Faut-il interdire les CDS ?
Préalablement à la crise, seuls les initiés de Wall Street, de la City ou de Francfort étaient en mesure d’expliquer que derrière l’abréviation de “CDS” se cachait un contrat dérivé permettant d’assurer – ou de spéculer – contre un défaut de paiement d’un Etat souverain. Les titulaires de ces Credit Default Swaps n’étant généralement pas des créanciers de l’Etat en question, ils sont ainsi rémunérés dès lors que les perceptions du marché relatives à un défaut de paiement se précisent par le biais de l’augmentation de la valorisation de ces contrats.
C’est en effet la déconfiture en 2008 du premier assureur mondial AIG qui, du jour au lendemain, ne parvenait plus à honorer ses engagements par rapport à son exposition sur ses propres émissions en CDS et son sauvetage subséquent par le Gouvernement Américain qui ont initialement propulsé ces obscurs produits dérivés sur le devant de la scène. Les déboires grecs reflétés par une flambée des CDS de ce pays (ayant atteint le record de 428 points) et traduisant les doutes sérieux des investisseurs sur la capacité de la Grèce à refinancer sa dette conduisent aujourd’hui certains Gouvernements et analystes à remettre en question l’existence même de ces instruments accusés de brouiller la perception des investisseurs sur la solvabilité des Etats.
Un récent article du New York Times évoquait effectivement la nécessité d’interdire – ou à tout le moins de réglementer fortement – leur usage sachant que le Commissaire Européen aux services financiers, Michel Barnier, dévoilait une enquête en cours visant à ” travailler sur les fondamentaux de ces produits dérivés et à comprendre qui fait quoi “… Michel Barnier, qui affirmait que l’Union n’était pas seule puisque les Américains discuteraient également de cette problématique des CDS dans le cadre du G 20, était rejoint par la Chancelière Allemande Merkel et par Christine Lagarde, Ministre française des finances, dans la contestation publique de ces instruments.

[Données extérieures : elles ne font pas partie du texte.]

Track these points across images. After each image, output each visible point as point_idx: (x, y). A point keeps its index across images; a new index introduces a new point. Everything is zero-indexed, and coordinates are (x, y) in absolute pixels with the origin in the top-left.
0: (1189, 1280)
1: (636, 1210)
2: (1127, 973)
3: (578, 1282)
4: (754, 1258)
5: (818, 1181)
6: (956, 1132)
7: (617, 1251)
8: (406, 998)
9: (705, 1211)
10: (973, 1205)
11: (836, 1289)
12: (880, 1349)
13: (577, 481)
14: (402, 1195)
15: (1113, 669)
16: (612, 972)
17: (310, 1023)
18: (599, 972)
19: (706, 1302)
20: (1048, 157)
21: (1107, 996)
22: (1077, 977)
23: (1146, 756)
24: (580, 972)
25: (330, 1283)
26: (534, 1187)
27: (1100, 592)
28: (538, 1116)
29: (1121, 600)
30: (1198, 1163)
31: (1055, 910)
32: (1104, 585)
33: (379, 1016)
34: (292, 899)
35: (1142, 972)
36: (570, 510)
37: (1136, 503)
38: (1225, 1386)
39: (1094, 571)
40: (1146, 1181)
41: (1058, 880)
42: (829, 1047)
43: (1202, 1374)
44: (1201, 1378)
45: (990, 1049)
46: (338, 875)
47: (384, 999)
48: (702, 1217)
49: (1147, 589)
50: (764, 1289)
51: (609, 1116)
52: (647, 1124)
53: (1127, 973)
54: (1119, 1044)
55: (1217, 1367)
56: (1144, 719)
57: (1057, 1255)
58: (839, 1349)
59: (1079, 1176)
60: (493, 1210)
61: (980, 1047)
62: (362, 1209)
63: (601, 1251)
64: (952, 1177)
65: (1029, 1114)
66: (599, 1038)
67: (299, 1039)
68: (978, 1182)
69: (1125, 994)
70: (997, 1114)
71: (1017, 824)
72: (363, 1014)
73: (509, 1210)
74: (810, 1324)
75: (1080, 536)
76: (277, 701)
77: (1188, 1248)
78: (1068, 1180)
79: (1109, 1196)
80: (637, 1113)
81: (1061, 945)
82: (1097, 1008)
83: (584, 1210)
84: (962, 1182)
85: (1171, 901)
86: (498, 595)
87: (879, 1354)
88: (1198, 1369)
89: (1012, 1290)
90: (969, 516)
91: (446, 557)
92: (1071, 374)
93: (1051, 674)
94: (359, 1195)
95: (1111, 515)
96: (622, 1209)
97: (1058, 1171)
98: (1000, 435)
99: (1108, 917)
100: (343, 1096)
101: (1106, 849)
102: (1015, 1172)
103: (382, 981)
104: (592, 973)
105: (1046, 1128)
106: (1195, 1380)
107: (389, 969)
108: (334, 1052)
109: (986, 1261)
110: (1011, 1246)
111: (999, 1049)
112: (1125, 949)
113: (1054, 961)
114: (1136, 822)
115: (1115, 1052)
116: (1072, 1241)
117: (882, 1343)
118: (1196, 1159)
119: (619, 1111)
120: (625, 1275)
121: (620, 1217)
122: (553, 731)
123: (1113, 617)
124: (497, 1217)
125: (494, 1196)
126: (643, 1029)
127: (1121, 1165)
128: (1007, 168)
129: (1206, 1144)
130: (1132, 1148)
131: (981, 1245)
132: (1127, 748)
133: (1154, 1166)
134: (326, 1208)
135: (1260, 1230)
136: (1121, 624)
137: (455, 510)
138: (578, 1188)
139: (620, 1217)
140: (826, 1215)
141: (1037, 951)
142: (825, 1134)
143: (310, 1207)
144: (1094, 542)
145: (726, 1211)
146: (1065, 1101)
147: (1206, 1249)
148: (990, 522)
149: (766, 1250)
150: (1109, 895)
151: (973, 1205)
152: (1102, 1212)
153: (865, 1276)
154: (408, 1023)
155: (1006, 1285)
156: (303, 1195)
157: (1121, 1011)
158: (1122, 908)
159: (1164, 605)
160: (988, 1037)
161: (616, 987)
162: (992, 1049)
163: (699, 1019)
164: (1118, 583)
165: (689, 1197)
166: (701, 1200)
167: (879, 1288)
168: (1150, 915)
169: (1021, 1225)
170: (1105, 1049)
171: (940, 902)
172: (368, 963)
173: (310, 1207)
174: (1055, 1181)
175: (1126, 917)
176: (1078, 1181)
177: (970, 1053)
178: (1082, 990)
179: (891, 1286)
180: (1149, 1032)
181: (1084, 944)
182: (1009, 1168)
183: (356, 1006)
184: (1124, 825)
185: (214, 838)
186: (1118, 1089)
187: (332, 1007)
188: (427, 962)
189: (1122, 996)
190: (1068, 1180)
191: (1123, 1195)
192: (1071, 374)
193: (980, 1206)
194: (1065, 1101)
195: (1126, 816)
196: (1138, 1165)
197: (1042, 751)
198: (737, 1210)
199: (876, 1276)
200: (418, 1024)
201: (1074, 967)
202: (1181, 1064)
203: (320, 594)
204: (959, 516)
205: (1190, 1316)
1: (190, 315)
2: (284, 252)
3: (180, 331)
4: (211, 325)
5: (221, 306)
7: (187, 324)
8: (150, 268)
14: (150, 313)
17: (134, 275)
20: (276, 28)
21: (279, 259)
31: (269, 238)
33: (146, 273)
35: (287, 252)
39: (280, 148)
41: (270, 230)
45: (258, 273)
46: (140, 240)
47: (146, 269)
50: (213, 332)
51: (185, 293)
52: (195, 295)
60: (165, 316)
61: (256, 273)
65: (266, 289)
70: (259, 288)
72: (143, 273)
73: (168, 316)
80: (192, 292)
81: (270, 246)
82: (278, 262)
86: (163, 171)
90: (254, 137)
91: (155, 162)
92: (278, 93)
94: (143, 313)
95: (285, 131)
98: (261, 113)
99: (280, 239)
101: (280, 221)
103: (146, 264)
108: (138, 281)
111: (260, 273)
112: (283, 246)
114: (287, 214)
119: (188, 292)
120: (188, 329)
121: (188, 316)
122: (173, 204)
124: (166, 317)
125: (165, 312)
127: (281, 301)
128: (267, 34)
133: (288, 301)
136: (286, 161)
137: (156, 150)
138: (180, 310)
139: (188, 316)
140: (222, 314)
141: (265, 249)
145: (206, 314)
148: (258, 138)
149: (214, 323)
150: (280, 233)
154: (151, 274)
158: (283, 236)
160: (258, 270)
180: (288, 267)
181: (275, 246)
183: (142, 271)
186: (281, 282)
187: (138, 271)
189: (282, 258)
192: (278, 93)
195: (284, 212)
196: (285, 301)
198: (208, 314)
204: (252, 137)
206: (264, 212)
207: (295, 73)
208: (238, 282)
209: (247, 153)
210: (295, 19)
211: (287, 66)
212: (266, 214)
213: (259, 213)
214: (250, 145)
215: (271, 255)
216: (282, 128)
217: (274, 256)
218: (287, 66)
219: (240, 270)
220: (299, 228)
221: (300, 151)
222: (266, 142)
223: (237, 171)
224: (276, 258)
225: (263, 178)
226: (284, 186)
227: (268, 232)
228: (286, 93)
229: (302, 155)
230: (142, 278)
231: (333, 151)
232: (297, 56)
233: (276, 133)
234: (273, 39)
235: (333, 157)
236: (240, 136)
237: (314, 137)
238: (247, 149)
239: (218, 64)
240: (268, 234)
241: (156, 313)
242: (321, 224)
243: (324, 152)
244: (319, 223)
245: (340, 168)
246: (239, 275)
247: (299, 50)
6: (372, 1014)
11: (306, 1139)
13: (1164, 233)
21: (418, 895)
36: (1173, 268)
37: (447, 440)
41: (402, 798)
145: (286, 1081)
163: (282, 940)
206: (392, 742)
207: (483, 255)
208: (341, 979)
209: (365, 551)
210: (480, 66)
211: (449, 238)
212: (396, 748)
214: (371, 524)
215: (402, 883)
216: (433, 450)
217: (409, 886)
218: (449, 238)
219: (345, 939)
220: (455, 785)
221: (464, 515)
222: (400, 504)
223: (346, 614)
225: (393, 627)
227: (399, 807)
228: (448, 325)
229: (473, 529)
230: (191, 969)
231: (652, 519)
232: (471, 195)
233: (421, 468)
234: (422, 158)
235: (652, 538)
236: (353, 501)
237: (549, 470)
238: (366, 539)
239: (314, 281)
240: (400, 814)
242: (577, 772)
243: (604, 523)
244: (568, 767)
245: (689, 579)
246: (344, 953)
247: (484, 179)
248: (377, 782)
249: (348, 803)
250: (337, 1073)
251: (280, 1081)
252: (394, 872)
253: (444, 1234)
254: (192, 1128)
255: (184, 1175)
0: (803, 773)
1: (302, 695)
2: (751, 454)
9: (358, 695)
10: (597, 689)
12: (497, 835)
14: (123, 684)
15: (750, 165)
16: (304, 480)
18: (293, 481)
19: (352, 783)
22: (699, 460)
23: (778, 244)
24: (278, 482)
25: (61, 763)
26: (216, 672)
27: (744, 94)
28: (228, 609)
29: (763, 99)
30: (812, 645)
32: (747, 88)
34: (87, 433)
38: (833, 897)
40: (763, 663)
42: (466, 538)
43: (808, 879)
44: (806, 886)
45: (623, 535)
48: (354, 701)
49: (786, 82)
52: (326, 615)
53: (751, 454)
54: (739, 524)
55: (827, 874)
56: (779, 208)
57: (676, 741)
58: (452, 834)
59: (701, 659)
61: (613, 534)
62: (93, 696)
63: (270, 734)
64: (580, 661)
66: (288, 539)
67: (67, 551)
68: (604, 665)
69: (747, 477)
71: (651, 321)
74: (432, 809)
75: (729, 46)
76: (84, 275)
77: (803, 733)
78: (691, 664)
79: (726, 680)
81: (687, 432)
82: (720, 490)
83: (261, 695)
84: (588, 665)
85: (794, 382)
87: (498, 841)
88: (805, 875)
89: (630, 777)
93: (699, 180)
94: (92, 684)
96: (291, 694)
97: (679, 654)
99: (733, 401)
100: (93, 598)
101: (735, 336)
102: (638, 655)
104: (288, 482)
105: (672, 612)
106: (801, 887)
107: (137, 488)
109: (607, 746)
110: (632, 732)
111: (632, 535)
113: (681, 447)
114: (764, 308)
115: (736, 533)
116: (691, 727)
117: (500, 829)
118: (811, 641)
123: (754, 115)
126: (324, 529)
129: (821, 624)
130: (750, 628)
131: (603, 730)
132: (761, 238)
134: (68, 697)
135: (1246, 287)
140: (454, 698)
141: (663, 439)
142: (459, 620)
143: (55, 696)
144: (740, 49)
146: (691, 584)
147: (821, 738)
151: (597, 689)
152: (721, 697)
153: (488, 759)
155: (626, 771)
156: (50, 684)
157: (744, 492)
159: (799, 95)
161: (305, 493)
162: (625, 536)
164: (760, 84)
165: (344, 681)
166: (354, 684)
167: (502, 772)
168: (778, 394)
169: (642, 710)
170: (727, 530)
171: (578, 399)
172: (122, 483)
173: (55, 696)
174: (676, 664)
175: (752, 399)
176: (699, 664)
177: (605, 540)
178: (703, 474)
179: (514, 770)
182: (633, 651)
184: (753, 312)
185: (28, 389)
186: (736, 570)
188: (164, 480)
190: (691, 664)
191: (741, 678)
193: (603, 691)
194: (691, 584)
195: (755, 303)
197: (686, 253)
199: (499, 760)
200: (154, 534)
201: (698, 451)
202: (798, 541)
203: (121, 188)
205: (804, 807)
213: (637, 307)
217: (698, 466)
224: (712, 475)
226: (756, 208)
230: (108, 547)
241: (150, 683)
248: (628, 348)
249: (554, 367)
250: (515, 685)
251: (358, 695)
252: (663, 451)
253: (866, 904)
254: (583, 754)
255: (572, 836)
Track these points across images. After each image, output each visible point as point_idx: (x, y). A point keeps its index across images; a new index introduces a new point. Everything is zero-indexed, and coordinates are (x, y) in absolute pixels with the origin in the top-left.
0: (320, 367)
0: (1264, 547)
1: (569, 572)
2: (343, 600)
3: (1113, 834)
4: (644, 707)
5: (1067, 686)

Alors, les CDS sont-ils aux sources de la crise de certains pays comme la Grèce ou ne sont-ils qu’un épiphénomène comme le disait il y a quelques jours un haut responsable de Citigroup: ” Ne blâmez pas le miroir pour l’image qu’il vous renvoie”…
Toujours est-il que l’épisode AIG a clairement démontré la nécessité impérieuse de réguler ces contrats susceptibles d’être détenus en quantités très importantes par des établissements ne disposant pas du capital adéquat pour en garantir le cas échéant l’exécution. Une réglementation de ces instruments s’avère ainsi d’autant plus inévitable qu’une situation d’interdépendance potentiellement explosive est aujourd’hui établie entre les divers établissements financiers qui se lancent dans le commerce des CDS. En effet, et le sauvetage d’AIG ne faisant que conforter cette obligation de réguler ce marché, tout établissement qui se lance dans l’émission de CDS devrait dorénavant être tenu de maintenir certains ratios en capitaux lui permettant de faire face à cette exposition.
Alors que l’acheteur d’un CDS ne risque de perdre que la prime payée pour s’assurer contre le défaut de paiement d’un Etat, le vendeur de ce type de produits, lui, est menacé à tout moment de devoir s’acquitter de la somme assurée en cas de banqueroute de ce même Etat! Il conviendrait en fait de juxtaposer à la notion de CDS celle de la qualité de la contrepartie se lançant dans la cotation de ce produit en établissant, par exemple, ces opérations d’achats – ventes dans le cadre strict de marchés boursiers ou d’institutions agrées qui veilleraient au respect de ces quotas capitalistiques et à la garantie de paiement en cas d’exécution du CDS. Après tout, comme le dit Martin Mayer de la Brookings Institute, les CDS ne sont qu’ ” une assurance qui devrait être régulée sur la base de réserves minimales “.
Cette obligation de maintenir des réserves agissant par la même occasion comme facteur de dispersion du risque parmi un plus grands nombre d’intervenants, limitant ainsi l’interdépendance d’institutions financières qu’il ne serait plus impératif de secourir en cas de mauvais choix stratégiques, la disparition de l’une n’entraà®nant pas fatalement les autres dans sa chute… Une réglementation stricte des CDS contraindrait en outre les émetteurs de ces instruments à limiter de manière interne la vente de ce type d’instruments du fait d’immobilisations en capitaux qui seraient à terme fort onéreuses.
En résumé, les CDS représentent une innovation financière appréciable à disposition des investisseurs souhaitant protéger leurs avoirs obligataires … à condition que le cadre général du traitement de ces produits soit mondialement régulé.